The University has named two individuals to top administrative positions at Duke Kunshan University.
Liu Jingnan—former president of Wuhan University, DKU’s academic partner—will serve as chancellor of the new China campus, the University announced Thursday. Mary Bullock, former president of Agnes Scott College, will serve as the executive vice chancellor. As chancellor—a largely ceremonial position—Liu will act as the external face of DKU, and Bullock, a U.S.-China relations scholar, will be the chief academic and executive leader.
Additionally, Nora Bynum was appointed vice provost for DKU and China initiatives. Bynum previously served as associate vice provost for global strategy and programs, and she has played a significant role in the development of Duke Kunshan University.
The Chinese Ministry of Education recently awarded DKU preparation approval, which allows administrators to move forward with academic and strategic planning. Administrators are in the process of preparing the application for establishment approval, which allows the campus to open its doors for students. The process of receiving establishment approval could take more than one year, but administrators hope to be able to offer academic programs starting Fall 2014.
In several months, there will be a ceremony to formally announce the preparation approval in China, Provost Peter Lange said at Thursday’s Academic Council meeting.

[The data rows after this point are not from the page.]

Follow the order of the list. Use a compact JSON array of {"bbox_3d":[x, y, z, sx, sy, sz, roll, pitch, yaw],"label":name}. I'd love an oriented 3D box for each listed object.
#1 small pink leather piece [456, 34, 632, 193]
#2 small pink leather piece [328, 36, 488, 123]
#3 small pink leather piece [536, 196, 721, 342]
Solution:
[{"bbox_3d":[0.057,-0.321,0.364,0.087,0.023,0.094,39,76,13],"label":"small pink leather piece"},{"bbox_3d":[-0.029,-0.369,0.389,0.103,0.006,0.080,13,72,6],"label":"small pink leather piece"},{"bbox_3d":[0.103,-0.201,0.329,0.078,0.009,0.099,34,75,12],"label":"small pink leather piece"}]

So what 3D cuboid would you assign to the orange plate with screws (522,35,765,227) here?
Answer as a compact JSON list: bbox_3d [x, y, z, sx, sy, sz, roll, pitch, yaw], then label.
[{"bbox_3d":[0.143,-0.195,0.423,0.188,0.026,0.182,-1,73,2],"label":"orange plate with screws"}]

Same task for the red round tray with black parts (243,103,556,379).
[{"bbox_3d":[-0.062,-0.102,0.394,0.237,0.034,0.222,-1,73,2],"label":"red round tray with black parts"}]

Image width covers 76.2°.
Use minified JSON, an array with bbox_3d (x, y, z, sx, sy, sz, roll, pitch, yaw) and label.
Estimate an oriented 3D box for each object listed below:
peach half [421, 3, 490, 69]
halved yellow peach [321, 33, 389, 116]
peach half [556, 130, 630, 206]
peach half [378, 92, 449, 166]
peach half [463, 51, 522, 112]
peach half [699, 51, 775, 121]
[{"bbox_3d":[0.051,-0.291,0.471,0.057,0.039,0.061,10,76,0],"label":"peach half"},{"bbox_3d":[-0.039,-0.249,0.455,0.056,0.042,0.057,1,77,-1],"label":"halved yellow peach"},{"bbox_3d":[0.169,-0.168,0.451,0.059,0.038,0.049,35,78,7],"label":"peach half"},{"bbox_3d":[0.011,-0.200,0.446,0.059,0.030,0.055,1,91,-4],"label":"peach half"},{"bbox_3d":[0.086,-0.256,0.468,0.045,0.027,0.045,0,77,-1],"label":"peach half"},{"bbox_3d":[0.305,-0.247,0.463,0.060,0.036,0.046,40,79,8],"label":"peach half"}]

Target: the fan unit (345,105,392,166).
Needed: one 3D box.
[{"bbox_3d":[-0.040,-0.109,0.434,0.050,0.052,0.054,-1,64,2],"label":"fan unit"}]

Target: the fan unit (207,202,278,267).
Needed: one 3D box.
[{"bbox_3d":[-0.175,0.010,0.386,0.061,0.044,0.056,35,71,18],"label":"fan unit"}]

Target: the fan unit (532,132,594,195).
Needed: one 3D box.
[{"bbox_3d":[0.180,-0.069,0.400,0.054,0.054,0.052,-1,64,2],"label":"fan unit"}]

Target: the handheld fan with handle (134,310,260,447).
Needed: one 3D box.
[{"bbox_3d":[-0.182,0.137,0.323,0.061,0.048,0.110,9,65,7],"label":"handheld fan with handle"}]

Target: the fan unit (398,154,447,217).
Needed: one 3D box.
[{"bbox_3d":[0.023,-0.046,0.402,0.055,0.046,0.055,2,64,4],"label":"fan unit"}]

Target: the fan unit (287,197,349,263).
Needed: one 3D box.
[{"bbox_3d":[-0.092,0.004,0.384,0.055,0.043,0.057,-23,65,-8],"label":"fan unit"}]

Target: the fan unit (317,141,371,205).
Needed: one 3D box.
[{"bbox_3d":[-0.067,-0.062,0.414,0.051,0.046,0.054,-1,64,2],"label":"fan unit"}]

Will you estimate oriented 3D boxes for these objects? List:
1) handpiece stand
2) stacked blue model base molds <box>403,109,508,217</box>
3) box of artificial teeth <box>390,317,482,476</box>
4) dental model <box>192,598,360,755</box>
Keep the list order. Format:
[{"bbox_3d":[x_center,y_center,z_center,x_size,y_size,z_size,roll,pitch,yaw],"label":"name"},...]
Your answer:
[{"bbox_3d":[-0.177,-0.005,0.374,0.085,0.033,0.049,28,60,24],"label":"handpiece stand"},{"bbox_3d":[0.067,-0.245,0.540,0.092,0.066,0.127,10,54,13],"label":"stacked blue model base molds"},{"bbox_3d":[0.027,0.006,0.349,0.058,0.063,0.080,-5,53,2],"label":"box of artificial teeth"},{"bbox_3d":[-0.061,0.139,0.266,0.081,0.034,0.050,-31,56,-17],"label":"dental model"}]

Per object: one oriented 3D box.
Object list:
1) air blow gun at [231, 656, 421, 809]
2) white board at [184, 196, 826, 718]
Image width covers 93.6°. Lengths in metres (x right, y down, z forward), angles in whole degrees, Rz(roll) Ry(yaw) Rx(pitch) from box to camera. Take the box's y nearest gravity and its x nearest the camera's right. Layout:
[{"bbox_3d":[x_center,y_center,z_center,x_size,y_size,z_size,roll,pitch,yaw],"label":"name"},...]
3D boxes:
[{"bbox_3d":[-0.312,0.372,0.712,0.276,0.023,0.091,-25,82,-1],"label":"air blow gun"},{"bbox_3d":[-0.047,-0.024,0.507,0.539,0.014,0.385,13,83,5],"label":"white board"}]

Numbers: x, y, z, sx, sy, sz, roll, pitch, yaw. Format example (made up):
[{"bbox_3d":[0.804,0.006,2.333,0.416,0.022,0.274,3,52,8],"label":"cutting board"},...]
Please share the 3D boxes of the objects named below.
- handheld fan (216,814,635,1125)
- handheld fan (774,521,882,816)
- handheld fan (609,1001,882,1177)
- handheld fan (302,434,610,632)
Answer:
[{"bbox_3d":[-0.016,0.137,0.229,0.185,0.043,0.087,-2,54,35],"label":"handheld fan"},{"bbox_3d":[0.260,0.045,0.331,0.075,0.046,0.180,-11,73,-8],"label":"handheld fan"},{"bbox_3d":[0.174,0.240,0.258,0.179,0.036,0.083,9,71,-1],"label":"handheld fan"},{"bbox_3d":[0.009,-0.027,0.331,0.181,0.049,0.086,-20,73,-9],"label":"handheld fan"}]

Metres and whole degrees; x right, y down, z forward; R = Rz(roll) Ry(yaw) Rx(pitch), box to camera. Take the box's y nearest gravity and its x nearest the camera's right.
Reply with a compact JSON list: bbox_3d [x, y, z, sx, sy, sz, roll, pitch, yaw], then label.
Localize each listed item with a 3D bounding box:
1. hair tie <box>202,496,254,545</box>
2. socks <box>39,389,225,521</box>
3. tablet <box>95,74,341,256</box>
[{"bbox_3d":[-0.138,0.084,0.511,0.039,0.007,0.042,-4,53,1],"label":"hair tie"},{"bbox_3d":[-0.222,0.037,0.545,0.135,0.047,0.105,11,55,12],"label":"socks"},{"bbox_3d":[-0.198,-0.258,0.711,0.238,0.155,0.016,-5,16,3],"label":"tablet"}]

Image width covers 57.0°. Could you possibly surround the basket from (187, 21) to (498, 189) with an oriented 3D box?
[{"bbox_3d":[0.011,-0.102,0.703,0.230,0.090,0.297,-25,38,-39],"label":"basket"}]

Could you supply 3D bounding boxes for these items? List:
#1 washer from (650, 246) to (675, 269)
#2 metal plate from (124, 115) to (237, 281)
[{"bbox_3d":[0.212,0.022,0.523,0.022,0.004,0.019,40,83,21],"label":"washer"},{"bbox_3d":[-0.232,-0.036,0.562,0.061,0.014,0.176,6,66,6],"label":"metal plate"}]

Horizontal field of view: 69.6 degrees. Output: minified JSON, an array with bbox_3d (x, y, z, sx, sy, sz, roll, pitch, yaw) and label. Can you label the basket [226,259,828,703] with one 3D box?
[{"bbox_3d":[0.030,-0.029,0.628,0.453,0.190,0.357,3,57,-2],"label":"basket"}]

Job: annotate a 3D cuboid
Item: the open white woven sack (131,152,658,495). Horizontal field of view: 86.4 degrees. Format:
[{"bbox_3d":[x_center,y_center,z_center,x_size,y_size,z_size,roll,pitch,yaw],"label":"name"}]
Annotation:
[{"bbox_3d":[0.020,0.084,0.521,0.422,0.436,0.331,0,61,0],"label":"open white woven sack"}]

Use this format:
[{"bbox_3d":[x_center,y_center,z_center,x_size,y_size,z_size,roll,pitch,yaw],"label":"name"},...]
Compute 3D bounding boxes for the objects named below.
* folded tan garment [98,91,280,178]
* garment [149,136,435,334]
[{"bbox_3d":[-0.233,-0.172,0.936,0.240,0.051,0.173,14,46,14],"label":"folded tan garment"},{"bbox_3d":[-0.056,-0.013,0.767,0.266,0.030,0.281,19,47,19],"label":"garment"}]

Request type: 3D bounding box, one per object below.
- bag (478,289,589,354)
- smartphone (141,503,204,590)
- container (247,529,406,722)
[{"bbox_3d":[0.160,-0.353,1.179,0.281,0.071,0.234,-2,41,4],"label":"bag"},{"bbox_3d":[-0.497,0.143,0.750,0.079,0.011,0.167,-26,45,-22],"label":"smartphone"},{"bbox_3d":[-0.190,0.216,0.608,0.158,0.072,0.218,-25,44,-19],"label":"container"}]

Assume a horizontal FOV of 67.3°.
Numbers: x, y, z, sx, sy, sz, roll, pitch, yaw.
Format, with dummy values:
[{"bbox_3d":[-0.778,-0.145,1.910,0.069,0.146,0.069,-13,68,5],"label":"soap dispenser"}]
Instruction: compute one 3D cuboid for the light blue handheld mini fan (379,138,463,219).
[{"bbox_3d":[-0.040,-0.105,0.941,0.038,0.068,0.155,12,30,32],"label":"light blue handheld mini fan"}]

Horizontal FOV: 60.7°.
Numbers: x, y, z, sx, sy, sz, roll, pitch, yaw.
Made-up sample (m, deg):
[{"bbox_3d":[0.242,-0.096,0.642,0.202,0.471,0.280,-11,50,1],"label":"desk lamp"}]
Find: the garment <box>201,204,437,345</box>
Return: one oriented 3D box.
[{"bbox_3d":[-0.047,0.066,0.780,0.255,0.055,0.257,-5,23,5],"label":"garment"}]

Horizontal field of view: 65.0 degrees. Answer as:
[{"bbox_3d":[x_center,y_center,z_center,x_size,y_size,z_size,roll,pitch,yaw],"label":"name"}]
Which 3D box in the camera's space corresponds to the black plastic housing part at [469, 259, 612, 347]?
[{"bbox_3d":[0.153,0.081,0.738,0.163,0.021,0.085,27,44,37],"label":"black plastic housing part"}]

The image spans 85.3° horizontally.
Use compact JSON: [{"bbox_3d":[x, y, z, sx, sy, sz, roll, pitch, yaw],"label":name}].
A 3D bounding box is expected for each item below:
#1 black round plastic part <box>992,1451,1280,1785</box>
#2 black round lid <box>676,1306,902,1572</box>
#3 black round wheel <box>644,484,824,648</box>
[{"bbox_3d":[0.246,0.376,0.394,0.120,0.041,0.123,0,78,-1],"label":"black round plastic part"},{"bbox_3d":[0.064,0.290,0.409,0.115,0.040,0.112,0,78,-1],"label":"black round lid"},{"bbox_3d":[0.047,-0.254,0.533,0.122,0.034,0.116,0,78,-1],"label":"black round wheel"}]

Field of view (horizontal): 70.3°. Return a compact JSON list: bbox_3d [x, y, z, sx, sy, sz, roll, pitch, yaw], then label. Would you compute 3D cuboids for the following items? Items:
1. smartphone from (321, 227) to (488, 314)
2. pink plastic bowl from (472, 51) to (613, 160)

Lange added that some of the upcoming goals for DKU administrators are to hire faculty and register the campus as an independent entity with its own Board of Trustees. Campus construction slowed down in the Spring due to a “dispute,” Lange said. But the city of Kunshan, who is footing the bill for construction, has asserted that the first five buildings will be completed by July 2013.
A member of the Chinese Academy of Engineering and the Science and Technology Commission of China’s Ministry of Education, Liu has been key lecturer on the global level. He is also vice chair of the Hubei Association for Science and Technology and vice director of Hubei Communications Society. Under his leadership from 2003 to 2008, Wuhan University has become more well-known for its academic programs and student lift and recently reformed financial management, according to the release.
Bullock’s position as executive vice chancellor means that she will be responsible for the design and delivering of top-quality academic programs at the institution.
A senior scholar at the Woodrow Wilson International Center for Scholars, Bullock served as the director of its Asia Program, and as a distinguished visiting professor of China studies at Emory University from 2007 to 2012. She is currently the chair of the China Medical Board and as a director of the Henry Luce Foundation, the National Committee on U.S.–China Relations, the Asia Foundation and the Harvard-Yenching Institute.
“With the additions of Chancellor Liu and Executive Vice Chancellor Bullock, we have created a senior leadership team that is uniquely qualified to carry out our guiding vision of DKU as an elite global institution,” President Richard Brodhead said in a press release. “Their combined experience as leaders in higher education in China and the U.S. will provide the necessary expertise to move DKU forward.”